L’APCE a appelé aujourd’hui les États membres à respecter pleinement les instruments du droit international humanitaire, du droit maritime et ceux relatifs à la protection des personnes migrantes, réfugiées et demandeuses d’asile. Rappelant l’obligation de protéger le droit à la vie – figurant dans la Convention européenne des droits de l’homme – l’Assemblée parlementaire a demandé instamment aux Etats membres de « partager la responsabilité de la sauvegarde et de la protection des vies humaines dans les eaux européennes » et de « prêter assistance aux États membres côtiers lors des opérations de recherche et de sauvetage ».
Dans cette optique, l’APCE a appelé les États à renforcer davantage les capacités financières et matérielles des autorités des garde-côtes en particulier des régions couvrant les îles grecques de la Mer Égée, espagnoles des Canaries et italiennes de la Sicile. Elle a recommandé par ailleurs de réévaluer la coopération avec les autorités des garde-côtes libyens et tunisiens, face aux informations faisant état de violations des droits humains.
La résolution adoptée par l’APCE, sur la base du rapport de Paulo Pisco (Portugal, SOC), préconise de « rétablir des opérations européennes de recherche et de sauvetage à grande échelle » et de « reconnaître les eaux européennes en tant qu’espaces maritimes humanitaires à sanctuariser au nom de l’humanité ».

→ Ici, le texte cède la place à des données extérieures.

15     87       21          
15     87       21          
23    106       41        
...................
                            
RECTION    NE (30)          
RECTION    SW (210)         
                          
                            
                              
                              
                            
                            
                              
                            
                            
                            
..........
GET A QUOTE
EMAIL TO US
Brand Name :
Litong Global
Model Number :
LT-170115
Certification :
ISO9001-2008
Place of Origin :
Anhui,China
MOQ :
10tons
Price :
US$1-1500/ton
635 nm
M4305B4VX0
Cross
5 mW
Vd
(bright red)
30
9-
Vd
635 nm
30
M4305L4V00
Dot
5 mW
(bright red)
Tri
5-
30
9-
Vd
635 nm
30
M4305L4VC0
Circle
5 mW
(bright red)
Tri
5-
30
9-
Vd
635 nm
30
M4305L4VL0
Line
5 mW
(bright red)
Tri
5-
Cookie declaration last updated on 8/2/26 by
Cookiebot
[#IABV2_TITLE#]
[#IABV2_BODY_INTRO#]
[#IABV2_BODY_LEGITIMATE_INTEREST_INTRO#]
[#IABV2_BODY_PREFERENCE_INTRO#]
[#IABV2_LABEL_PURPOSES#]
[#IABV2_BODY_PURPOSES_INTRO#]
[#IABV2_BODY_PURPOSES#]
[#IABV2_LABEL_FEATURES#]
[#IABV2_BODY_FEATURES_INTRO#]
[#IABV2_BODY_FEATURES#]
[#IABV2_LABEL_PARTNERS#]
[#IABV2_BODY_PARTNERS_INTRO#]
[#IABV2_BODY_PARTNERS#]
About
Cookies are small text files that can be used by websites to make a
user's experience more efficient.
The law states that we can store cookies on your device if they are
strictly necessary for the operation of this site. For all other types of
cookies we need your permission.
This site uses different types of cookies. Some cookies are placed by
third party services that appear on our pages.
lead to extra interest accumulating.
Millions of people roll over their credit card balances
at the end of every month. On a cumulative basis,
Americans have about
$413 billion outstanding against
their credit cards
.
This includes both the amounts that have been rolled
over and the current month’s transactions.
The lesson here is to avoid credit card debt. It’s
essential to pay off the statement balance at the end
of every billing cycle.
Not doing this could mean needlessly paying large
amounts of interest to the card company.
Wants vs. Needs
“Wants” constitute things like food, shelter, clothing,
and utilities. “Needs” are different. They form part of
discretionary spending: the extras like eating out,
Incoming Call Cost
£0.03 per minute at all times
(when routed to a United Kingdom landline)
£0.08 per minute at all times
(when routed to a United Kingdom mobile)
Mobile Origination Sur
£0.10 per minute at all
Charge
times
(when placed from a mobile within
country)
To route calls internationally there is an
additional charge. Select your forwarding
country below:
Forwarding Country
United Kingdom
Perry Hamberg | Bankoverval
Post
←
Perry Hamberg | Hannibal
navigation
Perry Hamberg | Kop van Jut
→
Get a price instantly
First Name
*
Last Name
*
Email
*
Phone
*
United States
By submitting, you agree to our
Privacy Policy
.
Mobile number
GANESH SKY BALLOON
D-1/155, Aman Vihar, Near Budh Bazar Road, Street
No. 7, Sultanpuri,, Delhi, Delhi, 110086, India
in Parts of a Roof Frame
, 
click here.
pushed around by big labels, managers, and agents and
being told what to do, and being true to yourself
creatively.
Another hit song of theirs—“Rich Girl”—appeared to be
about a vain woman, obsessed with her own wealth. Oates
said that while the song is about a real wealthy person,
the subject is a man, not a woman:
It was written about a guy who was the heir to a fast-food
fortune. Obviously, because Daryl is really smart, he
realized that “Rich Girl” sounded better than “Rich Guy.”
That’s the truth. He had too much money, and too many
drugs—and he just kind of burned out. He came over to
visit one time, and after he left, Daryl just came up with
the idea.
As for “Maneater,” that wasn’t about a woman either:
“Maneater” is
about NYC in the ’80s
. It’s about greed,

L’APCE a également demandé aux États membres de prendre des mesures pour lutter contre le trafic illicite de personnes migrantes, interdire les refoulements et les expulsions collectives, et assurer un suivi rapide et indépendant de tous les cas de violations des droits humains en mer et du droit maritime international, notamment les allégations de refoulements. Les États membres devraient également permettre aux organisations humanitaires de la société civile d’intervenir aux côtés des acteurs publics, sans leur opposer d’obstacles juridiques et administratifs, selon les parlementaires.
Enfin, la résolution adoptée souligne la nécessité « d’établir des voies légales sûres pour les personnes migrantes ayant besoin d’une protection internationale ».